TASK PROMPT: Your answer should hold all lines of the entries that include the word "Azure".

RECORDS FOR THIS TASK:

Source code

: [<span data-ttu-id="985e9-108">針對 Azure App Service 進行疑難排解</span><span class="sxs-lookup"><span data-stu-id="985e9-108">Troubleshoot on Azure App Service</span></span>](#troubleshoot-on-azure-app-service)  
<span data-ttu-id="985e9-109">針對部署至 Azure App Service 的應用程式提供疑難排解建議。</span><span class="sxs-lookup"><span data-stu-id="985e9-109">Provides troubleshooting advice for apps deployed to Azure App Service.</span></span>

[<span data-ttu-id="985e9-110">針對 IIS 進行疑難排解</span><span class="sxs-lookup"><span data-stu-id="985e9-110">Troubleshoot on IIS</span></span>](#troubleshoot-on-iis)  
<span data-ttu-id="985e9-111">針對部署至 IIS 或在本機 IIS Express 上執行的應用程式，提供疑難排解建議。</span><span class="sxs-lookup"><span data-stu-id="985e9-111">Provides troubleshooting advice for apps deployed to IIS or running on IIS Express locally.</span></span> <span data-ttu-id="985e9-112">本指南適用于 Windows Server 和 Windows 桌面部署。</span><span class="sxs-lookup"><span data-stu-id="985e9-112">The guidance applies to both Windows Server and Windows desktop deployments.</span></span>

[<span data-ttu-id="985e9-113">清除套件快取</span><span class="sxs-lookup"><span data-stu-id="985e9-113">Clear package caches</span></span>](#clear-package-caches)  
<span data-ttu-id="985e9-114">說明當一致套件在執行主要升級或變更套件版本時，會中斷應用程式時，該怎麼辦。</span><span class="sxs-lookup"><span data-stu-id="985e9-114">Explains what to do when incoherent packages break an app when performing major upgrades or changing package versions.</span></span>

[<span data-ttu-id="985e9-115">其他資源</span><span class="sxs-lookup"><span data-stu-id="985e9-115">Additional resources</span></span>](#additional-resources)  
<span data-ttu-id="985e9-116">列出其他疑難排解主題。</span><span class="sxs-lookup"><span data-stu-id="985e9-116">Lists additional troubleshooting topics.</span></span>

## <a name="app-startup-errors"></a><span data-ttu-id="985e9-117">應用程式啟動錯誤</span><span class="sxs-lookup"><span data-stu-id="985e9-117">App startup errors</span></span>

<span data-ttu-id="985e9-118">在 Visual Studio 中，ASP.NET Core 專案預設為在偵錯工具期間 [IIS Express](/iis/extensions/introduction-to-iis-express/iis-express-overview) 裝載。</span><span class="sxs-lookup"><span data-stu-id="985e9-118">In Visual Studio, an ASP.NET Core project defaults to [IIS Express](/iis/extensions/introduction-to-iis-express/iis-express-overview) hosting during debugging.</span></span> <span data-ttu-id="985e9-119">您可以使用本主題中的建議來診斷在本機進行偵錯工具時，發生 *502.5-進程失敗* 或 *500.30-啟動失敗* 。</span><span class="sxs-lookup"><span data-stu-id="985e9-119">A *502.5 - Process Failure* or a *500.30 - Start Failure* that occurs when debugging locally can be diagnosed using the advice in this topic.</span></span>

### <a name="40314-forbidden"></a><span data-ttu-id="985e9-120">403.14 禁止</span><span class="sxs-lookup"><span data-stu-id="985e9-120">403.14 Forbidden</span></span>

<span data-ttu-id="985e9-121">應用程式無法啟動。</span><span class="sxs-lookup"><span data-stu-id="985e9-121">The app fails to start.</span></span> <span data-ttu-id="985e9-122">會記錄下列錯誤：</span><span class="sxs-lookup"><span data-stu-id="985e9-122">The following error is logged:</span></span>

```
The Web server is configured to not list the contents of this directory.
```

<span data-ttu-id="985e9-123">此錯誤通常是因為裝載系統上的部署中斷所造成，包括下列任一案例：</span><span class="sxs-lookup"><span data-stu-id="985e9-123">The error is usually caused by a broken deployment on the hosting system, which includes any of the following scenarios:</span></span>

SOLUTION:
: [<span data-ttu-id="985e9-108">針對 Azure App Service 進行疑難排解</span><span class="sxs-lookup"><span data-stu-id="985e9-108">Troubleshoot on Azure App Service</span></span>](#troubleshoot-on-azure-app-service)  
<span data-ttu-id="985e9-109">針對部署至 Azure App Service 的應用程式提供疑難排解建議。</span><span class="sxs-lookup"><span data-stu-id="985e9-109">Provides troubleshooting advice for apps deployed to Azure App Service.</span></span>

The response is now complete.